Monday, May 25, 2009
Some of you may sit down tonight to watch the season premiere of Jon and Kate Plus 8, the TLC show about a couple with twins and sextuplets. You may already be a fan, or you may have heard the rumors about the instability of their relationship.
We are drawn to conflict. Adult conflicts can seem pretty complex and it may be difficult to see a resolution to the terrible things we do to one another. However, if we can look at conflict in terms of how we teach our children to resolve it, the path may be clearer.
What do you tell your children when they have wronged another child?
1. Tell me what happened.
To fix a problem, we need to know what happened. We ask each child to tell us the truth about what happened. Some children may lie. Other children will begin the story by talking about what the other child did. They learn early in life that talking about the other child will deflect blame from them. It is a natural reaction to getting into trouble. "I didn't do anything!" "He started it!" "She hit me first!"
Telling the truth is only effective if your children realize that they share responsibility in the problem. Insist that they start at the beginning and talk about what they did to either create the conflict - or what they failed to do. Once children take ownership of their part in a conflict, they can move on to the next steps.
2. Say you're sorry.
You can tell when a child is sorry. There is a sadness in the eyes, a sincerity to the voice. The apology is not rushed. It is not glossed over with mindless chatter about the other child. You can simply feel the difference between a real apology and one that is uttered just to get it over with.
Apologizing is difficult because it places blame. By apologizing, your child is acknowledging misbehavior and accepting the consequences of that behavior. Don't allow them to play victim or to shift blame. That just causes all kinds of difficulty later in life.
Say that your child attends a party where there is drinking or use of drugs.

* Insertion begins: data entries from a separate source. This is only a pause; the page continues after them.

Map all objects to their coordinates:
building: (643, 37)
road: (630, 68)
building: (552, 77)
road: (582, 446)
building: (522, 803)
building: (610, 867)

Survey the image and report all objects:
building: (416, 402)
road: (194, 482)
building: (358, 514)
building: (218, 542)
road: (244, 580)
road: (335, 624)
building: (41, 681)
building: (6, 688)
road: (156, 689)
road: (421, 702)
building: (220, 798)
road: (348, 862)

Even if your child did not participate in the drinking or drug use, their presence at the party suggests blame to the authorities. In this case, they should apologize for their choice to go to the party - or for not leaving as soon as they saw what was happening.
3. Make it better.
Some parents stop the discipline after step two. But it is step three that supports change. Talk to your children about how you expect them to behave in the future. "Hands are for helping, not hurting" and "We love each other" are simple ways that we teach our children about caring for others. For older children, it might be a phrase like, "We avoid even the perception of wrongdoing by our words and actions" and "What you do also represents and reflects on your family."

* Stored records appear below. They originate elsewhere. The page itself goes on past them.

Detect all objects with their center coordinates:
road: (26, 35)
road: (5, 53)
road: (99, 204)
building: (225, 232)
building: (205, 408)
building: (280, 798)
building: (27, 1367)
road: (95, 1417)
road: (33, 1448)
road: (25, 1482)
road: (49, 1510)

Children who learn how to make things better in the midst of a conflict will be better at conflict resolution as adults. They will learn to view conflicts as opportunities for improving their relationships or improving themselves. Conflict won't be something that they try to avoid by lying or pretending it's not there.
Too often, the world tells us to hide the truth, avoid apologizing and do very little to make things better. We have lost our ability to talk through problems, preferring to ignore or avoid the potential for more conflict. We are told that it's better to "move on and forget about it." It might seem like a good idea to forget, but forgetting only invites the chance for it to happen again. And yet, nursing our pain forever will breed resentment and probably physical illness.
How do we make things better? If only a hug or handshake would do the trick like it does for our children. But adult minds are often too set in their ways and belief patterns.
Instead, I invite you to work through steps one and two and then spend the rest of your days living in ways that show care and concern for others. Some relationships are easy to demonstrate this, like with our children. But others who have been hurt by our past actions or inaction may require more time and effort on our part to prove positive change.
Thank goodness that most of us don't have to work through conflict in front of a national audience. For Jon and Kate, I hope they and their children have a strong support network that promotes communication and reconciliation — and forgiveness in time. Be patient. Use this storm as an opportunity to make it better - to become the person you've always wanted your children to be.
Now that would be a great television show.